5 · Was kannst du dagegen tun?
- Definiere vorher, was ein Einstieg ist. FOMO lebt davon, dass „Einstieg" im Moment verhandelbar ist. Ein schriftliches Setup mit klaren Kriterien nimmt die Verhandlung weg.
- Der Markt fährt wieder. Der eine Move ist weg. Na und? Es kommt heute, morgen, diese Woche der nächste. Verpasste Trades kosten nichts; gejagte Trades kosten Geld.
- Halte FOMO schriftlich fest. Markiere jeden FOMO-Einstieg im Journal. Nach zwanzig Einträgen brauchst du keine Überzeugung mehr. Du hast Daten, was FOMO dich kostet.
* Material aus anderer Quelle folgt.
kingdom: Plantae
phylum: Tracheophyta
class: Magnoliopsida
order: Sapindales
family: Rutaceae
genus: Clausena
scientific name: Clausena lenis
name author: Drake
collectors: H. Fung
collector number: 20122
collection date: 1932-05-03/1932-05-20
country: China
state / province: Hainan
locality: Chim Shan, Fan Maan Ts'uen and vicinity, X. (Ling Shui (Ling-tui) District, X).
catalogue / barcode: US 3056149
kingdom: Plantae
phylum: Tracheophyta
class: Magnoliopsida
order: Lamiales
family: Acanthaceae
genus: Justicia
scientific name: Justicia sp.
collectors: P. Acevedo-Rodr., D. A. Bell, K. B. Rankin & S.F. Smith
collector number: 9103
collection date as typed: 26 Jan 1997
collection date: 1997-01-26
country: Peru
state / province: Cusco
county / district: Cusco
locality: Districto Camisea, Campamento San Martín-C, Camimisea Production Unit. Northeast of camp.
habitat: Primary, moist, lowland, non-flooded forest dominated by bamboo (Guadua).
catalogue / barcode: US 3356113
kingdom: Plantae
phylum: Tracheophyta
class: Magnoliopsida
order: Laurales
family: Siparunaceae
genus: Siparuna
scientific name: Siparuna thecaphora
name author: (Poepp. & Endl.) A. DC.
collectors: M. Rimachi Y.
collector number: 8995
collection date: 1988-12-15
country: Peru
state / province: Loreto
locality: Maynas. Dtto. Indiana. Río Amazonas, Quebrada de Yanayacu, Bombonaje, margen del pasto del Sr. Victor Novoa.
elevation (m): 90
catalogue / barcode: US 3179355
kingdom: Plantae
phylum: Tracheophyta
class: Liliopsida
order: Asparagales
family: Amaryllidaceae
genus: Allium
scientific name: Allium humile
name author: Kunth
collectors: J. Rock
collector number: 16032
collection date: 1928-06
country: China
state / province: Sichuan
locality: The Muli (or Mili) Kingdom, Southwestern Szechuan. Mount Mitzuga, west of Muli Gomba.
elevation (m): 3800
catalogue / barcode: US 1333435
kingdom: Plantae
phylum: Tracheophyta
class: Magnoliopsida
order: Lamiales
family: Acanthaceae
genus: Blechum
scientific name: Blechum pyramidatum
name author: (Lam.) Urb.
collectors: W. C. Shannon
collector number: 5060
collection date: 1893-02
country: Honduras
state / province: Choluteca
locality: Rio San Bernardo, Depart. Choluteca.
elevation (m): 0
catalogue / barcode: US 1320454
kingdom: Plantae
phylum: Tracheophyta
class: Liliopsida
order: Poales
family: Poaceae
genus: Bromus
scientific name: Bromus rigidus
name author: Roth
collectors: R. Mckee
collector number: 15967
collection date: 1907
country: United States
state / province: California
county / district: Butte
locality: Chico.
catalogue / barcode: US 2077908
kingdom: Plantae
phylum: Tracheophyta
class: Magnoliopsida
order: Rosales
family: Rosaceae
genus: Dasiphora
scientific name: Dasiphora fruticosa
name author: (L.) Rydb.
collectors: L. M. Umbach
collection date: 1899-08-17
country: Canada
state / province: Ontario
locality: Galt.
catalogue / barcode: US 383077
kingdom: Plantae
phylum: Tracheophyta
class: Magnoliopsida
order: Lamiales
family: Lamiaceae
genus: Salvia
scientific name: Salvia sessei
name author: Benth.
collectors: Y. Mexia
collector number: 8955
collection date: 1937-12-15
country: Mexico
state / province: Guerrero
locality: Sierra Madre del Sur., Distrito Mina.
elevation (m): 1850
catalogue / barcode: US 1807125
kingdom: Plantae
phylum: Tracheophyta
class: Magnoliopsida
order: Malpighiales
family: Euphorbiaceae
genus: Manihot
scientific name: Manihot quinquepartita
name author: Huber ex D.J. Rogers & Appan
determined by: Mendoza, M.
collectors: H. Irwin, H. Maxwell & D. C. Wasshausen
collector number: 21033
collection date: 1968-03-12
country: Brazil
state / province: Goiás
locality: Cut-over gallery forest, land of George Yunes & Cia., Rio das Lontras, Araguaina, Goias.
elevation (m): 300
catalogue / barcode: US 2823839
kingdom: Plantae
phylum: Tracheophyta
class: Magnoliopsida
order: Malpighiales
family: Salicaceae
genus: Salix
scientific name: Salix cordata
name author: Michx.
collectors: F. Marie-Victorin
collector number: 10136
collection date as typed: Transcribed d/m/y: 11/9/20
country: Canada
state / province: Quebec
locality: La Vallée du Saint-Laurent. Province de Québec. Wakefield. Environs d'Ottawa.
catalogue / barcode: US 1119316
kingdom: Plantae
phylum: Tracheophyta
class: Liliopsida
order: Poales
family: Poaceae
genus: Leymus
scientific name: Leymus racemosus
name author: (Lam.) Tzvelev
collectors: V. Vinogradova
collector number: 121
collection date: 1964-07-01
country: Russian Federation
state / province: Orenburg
- Begrenze die Gelegenheiten. Wer nur drei Trades am Tag hat, überlegt sich, ob er einen davon einer fahrenden Kerze hinterherwirft.
Was mir geholfen hat
Ich bin selbst nicht der typische FOMO-Trader, aber auch mir läuft manchmal eine Bewegung ohne mich davon. Geholfen hat mir eine feste Regel, die ich aus meinem eigenen Backtest habe: Ich steige nicht in eine laufende Bewegung ein. Wenn ich ins Momentum hineinspringe, verliere ich auf Dauer, das haben meine Zahlen eindeutig gezeigt.
Habe ich den Ausbruch verpasst, dann ist das eben so, denn fast immer kommt danach eine Korrektur. Setzt sich in dieser Korrektur wieder die Seite durch, auf die ich setze, habe ich meinen statistischen Vorteil zurück und weiß außerdem genau, wo mein Stop hingehört, nämlich hinter die Korrektur. Das ist die Regel für meine Methode, deine findest du in deinem eigenen Backtest.
6 · Und was hat das mit Phoenix zu tun?
Der tägliche Regel-Check sorgt dafür, dass deine Einstiegskriterien morgens laut ausgesprochen im Kopf sind, nicht im Januar-Notizbuch. Im Journal gibt es FOMO als anklickbaren Psychofallen-Chip, und die Musteranalyse zeigt dir schwarz auf weiß, was deine FOMO-Trades kosten. Nemesis begrenzt die Munition: Max Trades pro Tag und Handelszeit-Fenster machen aus „nur noch schnell rein" eine endliche Ressource, mit der du haushalten musst.
Häufige Fragen
Was bedeutet FOMO im Trading?
FOMO steht für Fear of Missing Out, auf Deutsch die Angst, etwas zu verpassen. Im Trading ist damit der Einstieg in eine Bewegung gemeint, die schon läuft, obwohl dein Setup nicht da ist. Du erkennst einen FOMO-Trade an drei Dingen: Er passiert schnell, er hat kein vorher festgelegtes Risiko, und er liegt spät in der Bewegung.
Was hilft gegen FOMO beim Traden?
Am meisten hilft, was du vor dem Handelstag festlegst. Schreib auf, was für dich ein Einstieg ist, und begrenze die Zahl deiner Trades am Tag. Markiere außerdem jeden FOMO-Einstieg im Journal. Nach zwanzig Einträgen siehst du in deinen eigenen Zahlen, was dich das Hinterherspringen kostet.
Ist FOMO dasselbe wie Gier?
Nein. FOMO entsteht aus Angst: Du stehst draußen und hältst es nicht aus. Gier entsteht nach einem Erfolg: Du bist im Plus und willst mehr vom selben. Beide Fallen enden oft mit einem Einstieg ohne Setup. Die Gegenmittel unterscheiden sich, deshalb hat Gier und Selbstüberschätzung im Lexikon eine eigene Seite.
Quellen
- Przybylski, A. K., Murayama, K., DeHaan, C. R. und Gladwell, V. (2013): Motivational, emotional, and behavioral correlates of fear of missing out. Computers in Human Behavior 29(4), 1841 bis 1848.
- Schultz, W., Dayan, P. und Montague, P. R. (1997): A neural substrate of prediction and reward. Science 275, 1593 bis 1599.
- Knutson, B., Adams, C. M., Fong, G. W. und Hommer, D. (2001): Anticipation of increasing monetary reward selectively recruits nucleus accumbens. Journal of Neuroscience 21(16), RC159.
- Barber, B. M. und Odean, T. (2008): All that glitters: The effect of attention and news on the buying behavior of individual and institutional investors. Review of Financial Studies 21(2), 785 bis 818.